START RECORDS FOR THIS TASK
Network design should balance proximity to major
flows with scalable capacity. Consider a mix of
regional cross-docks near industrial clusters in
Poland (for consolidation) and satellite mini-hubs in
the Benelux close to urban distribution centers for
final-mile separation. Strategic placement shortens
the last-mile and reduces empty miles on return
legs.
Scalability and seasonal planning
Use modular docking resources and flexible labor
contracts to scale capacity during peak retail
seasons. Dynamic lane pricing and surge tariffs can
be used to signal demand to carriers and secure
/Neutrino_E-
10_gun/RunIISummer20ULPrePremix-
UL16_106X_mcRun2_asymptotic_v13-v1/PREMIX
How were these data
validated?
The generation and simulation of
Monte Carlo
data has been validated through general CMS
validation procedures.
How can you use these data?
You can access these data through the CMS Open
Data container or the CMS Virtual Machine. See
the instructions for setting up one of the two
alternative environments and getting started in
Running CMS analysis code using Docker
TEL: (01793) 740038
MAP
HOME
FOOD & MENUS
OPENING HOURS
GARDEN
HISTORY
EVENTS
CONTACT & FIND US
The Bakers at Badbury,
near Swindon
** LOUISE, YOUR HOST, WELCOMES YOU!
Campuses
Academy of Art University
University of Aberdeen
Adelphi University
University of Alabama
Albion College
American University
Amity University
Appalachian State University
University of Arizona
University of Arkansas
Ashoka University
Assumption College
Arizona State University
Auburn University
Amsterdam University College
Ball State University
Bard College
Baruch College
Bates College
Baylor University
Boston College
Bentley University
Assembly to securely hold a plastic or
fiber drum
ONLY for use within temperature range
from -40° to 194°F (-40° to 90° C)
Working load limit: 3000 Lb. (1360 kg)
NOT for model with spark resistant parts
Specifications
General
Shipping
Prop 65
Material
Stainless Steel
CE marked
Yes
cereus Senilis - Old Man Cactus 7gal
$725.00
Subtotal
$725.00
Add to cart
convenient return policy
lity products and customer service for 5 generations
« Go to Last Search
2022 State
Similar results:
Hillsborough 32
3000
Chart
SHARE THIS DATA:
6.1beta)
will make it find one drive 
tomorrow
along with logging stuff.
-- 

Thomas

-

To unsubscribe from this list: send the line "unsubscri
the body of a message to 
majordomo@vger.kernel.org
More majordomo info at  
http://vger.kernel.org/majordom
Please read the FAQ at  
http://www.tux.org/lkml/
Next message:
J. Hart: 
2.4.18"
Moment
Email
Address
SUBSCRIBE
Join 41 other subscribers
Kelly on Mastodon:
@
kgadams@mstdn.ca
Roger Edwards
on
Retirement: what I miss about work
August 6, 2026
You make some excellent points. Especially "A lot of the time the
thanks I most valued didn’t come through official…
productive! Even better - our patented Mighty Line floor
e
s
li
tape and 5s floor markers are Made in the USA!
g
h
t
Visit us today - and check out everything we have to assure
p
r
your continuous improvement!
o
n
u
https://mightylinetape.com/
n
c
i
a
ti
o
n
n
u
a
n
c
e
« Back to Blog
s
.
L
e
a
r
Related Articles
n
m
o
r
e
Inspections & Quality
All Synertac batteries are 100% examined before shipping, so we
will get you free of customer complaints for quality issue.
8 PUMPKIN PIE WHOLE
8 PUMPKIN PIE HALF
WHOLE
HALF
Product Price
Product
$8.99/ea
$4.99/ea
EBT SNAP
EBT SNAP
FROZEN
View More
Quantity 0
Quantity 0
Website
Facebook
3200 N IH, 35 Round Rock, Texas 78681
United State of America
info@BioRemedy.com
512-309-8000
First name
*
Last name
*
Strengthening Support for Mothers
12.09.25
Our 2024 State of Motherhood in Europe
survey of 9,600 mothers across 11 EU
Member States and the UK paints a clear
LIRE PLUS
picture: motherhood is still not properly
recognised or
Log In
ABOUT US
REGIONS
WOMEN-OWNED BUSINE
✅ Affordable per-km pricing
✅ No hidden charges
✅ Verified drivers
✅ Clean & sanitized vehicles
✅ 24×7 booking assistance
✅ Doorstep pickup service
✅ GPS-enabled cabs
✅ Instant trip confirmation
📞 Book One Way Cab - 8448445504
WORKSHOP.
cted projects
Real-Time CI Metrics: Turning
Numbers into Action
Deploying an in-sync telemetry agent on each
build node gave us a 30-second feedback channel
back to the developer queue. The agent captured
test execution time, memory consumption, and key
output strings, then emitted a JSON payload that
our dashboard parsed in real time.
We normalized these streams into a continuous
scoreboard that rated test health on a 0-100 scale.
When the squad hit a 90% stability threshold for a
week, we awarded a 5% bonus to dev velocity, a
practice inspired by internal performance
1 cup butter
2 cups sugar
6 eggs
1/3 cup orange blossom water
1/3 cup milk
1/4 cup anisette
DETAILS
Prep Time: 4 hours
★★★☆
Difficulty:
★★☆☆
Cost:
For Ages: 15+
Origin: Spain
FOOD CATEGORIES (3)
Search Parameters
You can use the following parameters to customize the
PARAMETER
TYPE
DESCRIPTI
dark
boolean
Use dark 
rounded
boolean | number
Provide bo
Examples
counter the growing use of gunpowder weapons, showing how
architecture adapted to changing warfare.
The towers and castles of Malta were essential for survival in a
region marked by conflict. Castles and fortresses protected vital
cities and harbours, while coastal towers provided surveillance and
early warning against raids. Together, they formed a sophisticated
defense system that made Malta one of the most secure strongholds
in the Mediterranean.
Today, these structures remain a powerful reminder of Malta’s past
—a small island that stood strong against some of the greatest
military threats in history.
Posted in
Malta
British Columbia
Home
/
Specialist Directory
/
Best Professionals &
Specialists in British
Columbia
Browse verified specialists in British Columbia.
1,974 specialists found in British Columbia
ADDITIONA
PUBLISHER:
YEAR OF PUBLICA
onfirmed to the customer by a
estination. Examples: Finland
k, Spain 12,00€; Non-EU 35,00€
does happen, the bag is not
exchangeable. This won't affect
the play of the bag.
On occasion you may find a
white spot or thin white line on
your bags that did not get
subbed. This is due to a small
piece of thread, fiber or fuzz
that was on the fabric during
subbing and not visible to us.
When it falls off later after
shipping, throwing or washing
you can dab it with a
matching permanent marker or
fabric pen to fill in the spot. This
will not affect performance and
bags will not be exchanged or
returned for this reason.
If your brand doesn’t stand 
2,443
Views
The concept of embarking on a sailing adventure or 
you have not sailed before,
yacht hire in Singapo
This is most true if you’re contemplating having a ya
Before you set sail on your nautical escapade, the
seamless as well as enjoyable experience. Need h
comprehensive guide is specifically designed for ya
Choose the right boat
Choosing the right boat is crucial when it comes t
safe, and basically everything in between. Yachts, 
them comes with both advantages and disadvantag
END RECORDS FOR THIS TASK
- **WORK TO COMPLETE**:
Once the line with "subbing and not visible to us." is found, write out that line and every one after it through the last line of the records, exactly and with nothing else.

- **EXPECTED ANSWER**:
subbing and not visible to us.
When it falls off later after
shipping, throwing or washing
you can dab it with a
matching permanent marker or
fabric pen to fill in the spot. This
will not affect performance and
bags will not be exchanged or
returned for this reason.
If your brand doesn’t stand 
2,443
Views
The concept of embarking on a sailing adventure or 
you have not sailed before,
yacht hire in Singapo
This is most true if you’re contemplating having a ya
Before you set sail on your nautical escapade, the
seamless as well as enjoyable experience. Need h
comprehensive guide is specifically designed for ya
Choose the right boat
Choosing the right boat is crucial when it comes t
safe, and basically everything in between. Yachts, 
them comes with both advantages and disadvantag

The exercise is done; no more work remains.